3. In sexually reproducing organisms unequal crossing over during meiosis may be responsible for amplification due to misalignment of repeated sequences.
4. Redistribution of genes requires transposition, probably assisted by the same repetitive genetic elements as in 1).
5. Homogenization of alleles by gene conversion may also play a role in sexually reproducing organisms. Some genes may be more prone to gene conversion than others, thus reinforcing the unity of the genes within a gene family of a species.

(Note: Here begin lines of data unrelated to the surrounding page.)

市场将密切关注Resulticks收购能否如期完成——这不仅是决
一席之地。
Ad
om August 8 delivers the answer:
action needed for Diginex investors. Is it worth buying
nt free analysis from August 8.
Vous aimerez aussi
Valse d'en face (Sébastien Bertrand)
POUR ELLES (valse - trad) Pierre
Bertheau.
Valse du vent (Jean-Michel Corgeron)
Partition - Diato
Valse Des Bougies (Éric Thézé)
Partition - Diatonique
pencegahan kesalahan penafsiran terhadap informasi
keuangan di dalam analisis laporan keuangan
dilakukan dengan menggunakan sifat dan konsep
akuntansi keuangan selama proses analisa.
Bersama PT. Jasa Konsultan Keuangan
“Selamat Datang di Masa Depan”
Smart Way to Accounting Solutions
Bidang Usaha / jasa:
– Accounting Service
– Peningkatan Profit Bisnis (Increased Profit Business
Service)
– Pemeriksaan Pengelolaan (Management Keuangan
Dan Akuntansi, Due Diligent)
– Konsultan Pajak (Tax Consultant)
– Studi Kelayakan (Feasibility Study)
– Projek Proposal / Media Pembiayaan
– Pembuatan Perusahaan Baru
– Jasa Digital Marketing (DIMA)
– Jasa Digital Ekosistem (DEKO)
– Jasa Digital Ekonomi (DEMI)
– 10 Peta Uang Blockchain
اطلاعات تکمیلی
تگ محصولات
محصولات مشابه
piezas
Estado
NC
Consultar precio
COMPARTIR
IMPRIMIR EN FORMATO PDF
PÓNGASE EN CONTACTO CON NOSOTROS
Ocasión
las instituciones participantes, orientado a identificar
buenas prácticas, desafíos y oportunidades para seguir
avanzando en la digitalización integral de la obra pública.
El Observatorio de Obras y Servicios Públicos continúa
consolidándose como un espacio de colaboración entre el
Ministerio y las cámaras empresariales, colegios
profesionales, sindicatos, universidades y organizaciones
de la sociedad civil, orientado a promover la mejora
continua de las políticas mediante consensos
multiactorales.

== Evolution and speciation ==

Findings of concerted evolution, particularly in ribosomal DNA genes, led the Cambridge molecular geneticist Gabriel Dover to his controversial proposal of molecular drive, which in his view was an evolutionary principle distinct both from natural selection and from genetic drift. Closely related species or even populations may differ in their nucleolus organizing regions (NORs), which are genomic regions that contain many copies of ribosomal RNA genes in eukaryotes, typically found within or adjacent to highly repetitive parts of the genome such as centromeres or telomeres in mammals such as the house mouse Mus musculus or insects such as the grasshopper Podisma pedestris.

== Further research ==
The link between concerted evolution or molecular drive both playing a role in speciation is currently unknown. While this is not currently correlated, it seems entirely possible that for example some hybrids or backcrosses between species with different nucleolar organizing regions/ribosomal DNA repeat regions may have reduced fitness as a result of over- or under-expression of ribosomal RNA.